I am now nearly twenty-four, the same age as Tracy in the play. I am not, as almost a woman -- or am I one? -- all those things I always dreamed I would be and certainly I am not at all Tracy Lord. I am fiercely intelligent, yes, beautiful, noble on occasion, strong when I must be and getting stronger every day, I am sarcastic and classy when I want to be, educated...but I am much more human coming to twenty-four than Tracy. I have had many a fall and have stopped attempting to escape the blows or even to soften them. I no longer imagine myself a tower of strength, and though my standards for myself and others are particularly high still, they are much lower than they once were and plummeting even farther down with each passing day. I am not particularly tolerant of people that I consider "beneath me," be it in intelligence or class or standards of living, and even harder on those in whom I see my old or current faults.

But the point is that when reading the script for The Philadelphia Story today, though I was taken as I always am with the cleverness of the writing and was, of course, thoroughly entertained, I enjoyed it on a completely different level: I appreciated the fall. I couldn't wait for the fall. I loved every second of it. I empathized. I was Tracy. I delighted in each misstep she took and urged her more and more past her delusion, wanted her to falter, encouraged her to misbehave, to go "haywire," as Elizabeth Imbrie says, celebrated her public humiliations, her failures, the upheaval of everything she thought she knew.

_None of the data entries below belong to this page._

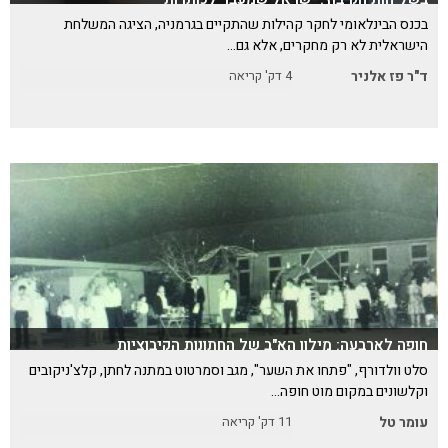
בכנס הבינלאומי לחקר קהילות שהתקיים בגרמניה, הציגה המשלחת
הישראלית לא רק מחקרים, אלא גם…
ד"ר פז אלניר
4
דק' קריאה
חופה לארבעה: מילון הא"ב של החתונות הקיבוציות
סלט וולדורף, "פתחו את השער", מגב וסמרטוט במתנה לחתן, קלצ'ניקובים
וקלשונים במקום מוט חופה…
עומר טל
11
דק' קריאה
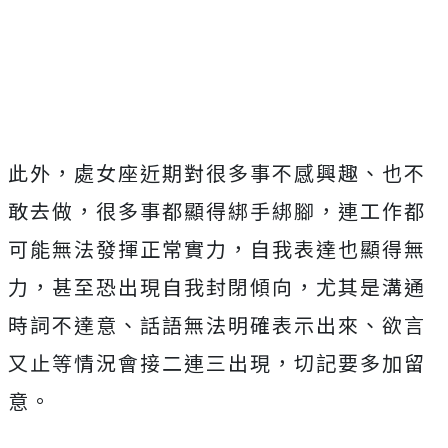
此外，處女座近期對很多事不感興趣、也不
敢去做，很多事都顯得綁手綁腳，連工作都
可能無法發揮正常實力，自我表達也顯得無
力，甚至恐出現自我封閉傾向，尤其是溝通
時詞不達意、話語無法明確表示出來、欲言
又止等情況會接二連三出現，切記要多加留
意。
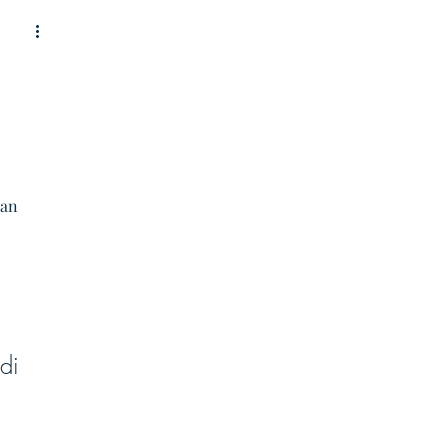
 
 
an 
di 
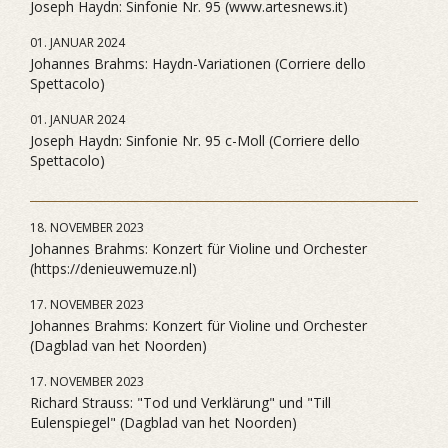
Joseph Haydn: Sinfonie Nr. 95 (www.artesnews.it)
01. JANUAR 2024
Johannes Brahms: Haydn-Variationen (Corriere dello
Spettacolo)
01. JANUAR 2024
Joseph Haydn: Sinfonie Nr. 95 c-Moll (Corriere dello
Spettacolo)
18. NOVEMBER 2023
Johannes Brahms: Konzert für Violine und Orchester
(https://denieuwemuze.nl)
17. NOVEMBER 2023
Johannes Brahms: Konzert für Violine und Orchester
(Dagblad van het Noorden)
17. NOVEMBER 2023
Richard Strauss: "Tod und Verklärung" und "Till
Eulenspiegel" (Dagblad van het Noorden)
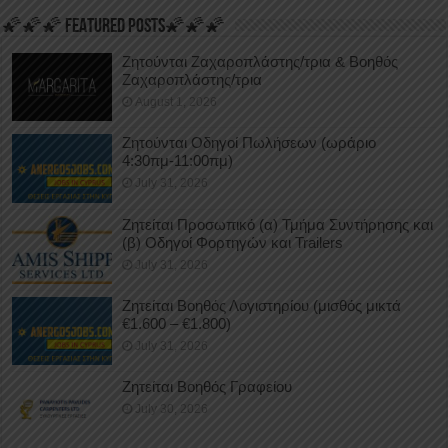
🌠🌠🌠 FEATURED POSTS🌠🌠🌠
Ζητούνται Ζαχαροπλάστης/τρια & Βοηθός
Ζαχαροπλάστης/τρια
August 1, 2026
Ζητούνται Οδηγοί Πωλήσεων (ωράριο
4:30πμ-11:00πμ)
July 31, 2026
Ζητείται Προσωπικό (α) Τμήμα Συντήρησης και
(β) Οδηγοί Φορτηγών και Trailers
July 31, 2026
Ζητείται Βοηθός Λογιστηρίου (μισθός μικτά
€1.600 – €1.800)
July 31, 2026
Ζητείται Βοηθός Γραφείου
July 30, 2026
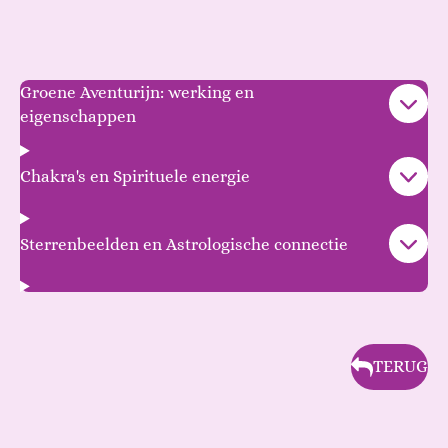
Groene Aventurijn: werking en
eigenschappen
Chakra's en Spirituele energie
Sterrenbeelden en Astrologische connectie
TERUG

This is a huge step for me. I certainly still have my trouble falling in my acting and though I tend to wind up on my face repeatedly in life, my pride often gets in the way of my ability to admit that I tripped and especially that I may need help getting up.

Pride is not a bad thing by any means, but as I become a woman, as I turn twenty-four, as I start to willingly free-fall in life, I think the next thing I ought to learn, and the thing that will help me come to terms with and better discover who I truly am (as Terri suggested, I'd like to own my trials and triumphs so that I can be done with being erratic and start with being a leading lady) is when to replace pride with humility.

Part of me is resistant to this entire entry. A voice says this isn't entirely true, or at least that I may be pandering to people who might read this as I write it. Or that I want so badly to have discovered something by the strangely emotional experience of reading The Philadelphia Story that I'm reaching for anything that applies. But I just started to type and here it is, so whether it's completely honest or not, it is what it is.

I don't know. I feel hopeful, though.